If you have more time, however, why not cook a little bit of summer in a pot that you can freeze for delectable dining come December?
Regarding peels: They’re fine in a fresh sauce, but you don’t want them in your long-cooked sauce. Peel ripe tomatoes by hand, or try this method: core them (or lop off the top), cut a small X in the bottom, dunk in boiling water for 20–30 seconds, then plunge into ice water. Alternatively, you can run your finished sauce through a food mill, which will remove the seeds and skins. (While some folks feel the seeds turn bitter with prolonged cooking, Mama doesn’t mind them, so she doesn’t use a food mill.)
As with most things delicious, Mama insists on starting with a good base of sautéed onions and garlic in olive oil.
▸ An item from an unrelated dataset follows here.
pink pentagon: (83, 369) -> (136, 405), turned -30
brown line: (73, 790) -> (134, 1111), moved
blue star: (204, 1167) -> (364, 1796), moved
Depending on personal preference, you can keep the heat low and cook them until tender, or you can raise the heat a bit and cook them until soft and caramelized (that’s when they turn brown). In either case, start with a big pot, and don’t add the garlic until the onions are where you want them (otherwise it’ll burn).
Mama chose to deglaze the pot with some red wine since she happened to have some on hand. No red wine? No problem. Just add the roughly halved tomatoes. But here’s the catch: You have to squish them. This is a great thing for a kid like me to do! Lower the heat, and begin simmering. Give them a good dose of kosher or sea salt and toss in sprigs of fresh herbs.
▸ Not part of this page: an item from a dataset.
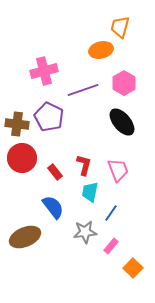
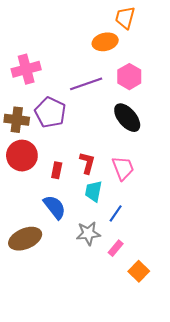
pink cross: (44, 71) -> (26, 69), moved
red rectangle: (55, 172) -> (57, 170), turned 49

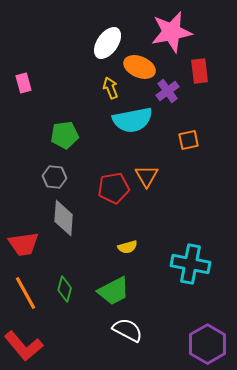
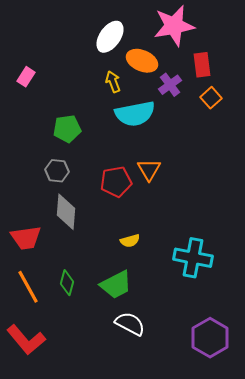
pink rectangle: (24, 83) -> (26, 77), turned 48
orange square: (189, 140) -> (211, 98), moved, turned -30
Once the tomatoes cook down, they’re going to release all their delicious juices. To add a bit of body (and to give the sauce a fighting chance of sticking to pasta), Mama did add a small can of organic tomato paste. When everything was good and bubbly, she put the whole pot, lid and all, in the oven on a lowish heat, about 300°F, and forgot about it. Well, not really. Every now and then she left me to play on the porch while she stirred the sauce, and the heavenly sweet smell would waft through the windows to where I sat. She cooked it until it reduced to a thickness she liked and the flavor was concentrated enough to be considered “awesome.”
If you prefer a smoother sauce, run it through a food mill, or take an immersion blender to it. We happen to prefer a little heft to our sauce. Set some aside for dinner, then allow the rest of the sauce to cool before portioning it into jars or zip-top freezer bags.
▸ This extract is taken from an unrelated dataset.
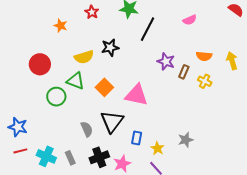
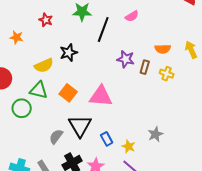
pink semicircle: (190, 20) -> (132, 16), moved
gray semicircle: (87, 129) -> (56, 137), turned -112
blue rectangle: (137, 138) -> (107, 139), turned -32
Poor Papa. He wanted to take a bag out of the freezer a few days after Mama made it, and she said he wasn’t allowed! It doesn’t matter that she froze several quarts. She doesn’t want to run out before the end of the year. Which is a shame, since I could see eating this every day.
Oven-Roasted Tomato Sauce
Extra-virgin olive oil
1 (or 2) yellow or sweet onion, finely chopped (depending on how many tomatoes you have)
2–4 cloves garlic, minced (depending on how garlicky you like it)
Red wine (optional)
12–15 pounds fresh tomatoes, peeled* and roughly halved (crosswise preferred)
Kosher or sea salt
6 ounces tomato paste
Several sprigs fresh herbs, as desired
Preheat oven to 300°F.
Coat the bottom of a large, oven-safe pot or Dutch with olive oil and heat it over medium heat. Add the onion and sauté, stirring occasionally, until very soft and beginning to caramelize, about 10 minutes. Add the garlic and sauté 1 minute more. If desired, deglaze the pot with a healthy splash of red wine. Carefully add the tomatoes in batches, squishing them with your hands as you go. Mama supposes you could skip the squishing step, but it gets the juices released a bit quicker. Alternatively, you could give them a few pulses in a food processor to speed things up. But we’re not talking fast here, are we?
Get the tomatoes going at a low simmer. Add a generous helping of salt and stir in the tomato paste. Toss in a few sprigs of hearty herbs like oregano. Just put the whole thing in; you can fish it out later or catch it in the food mill. Cover and put in the oven for a couple hours, stirring occasionally. Towards the end, add more delicate herbs, like basil.
*May also reserve peeling for after the sauce is cooked, either by hand (tedious!) or with a food mill.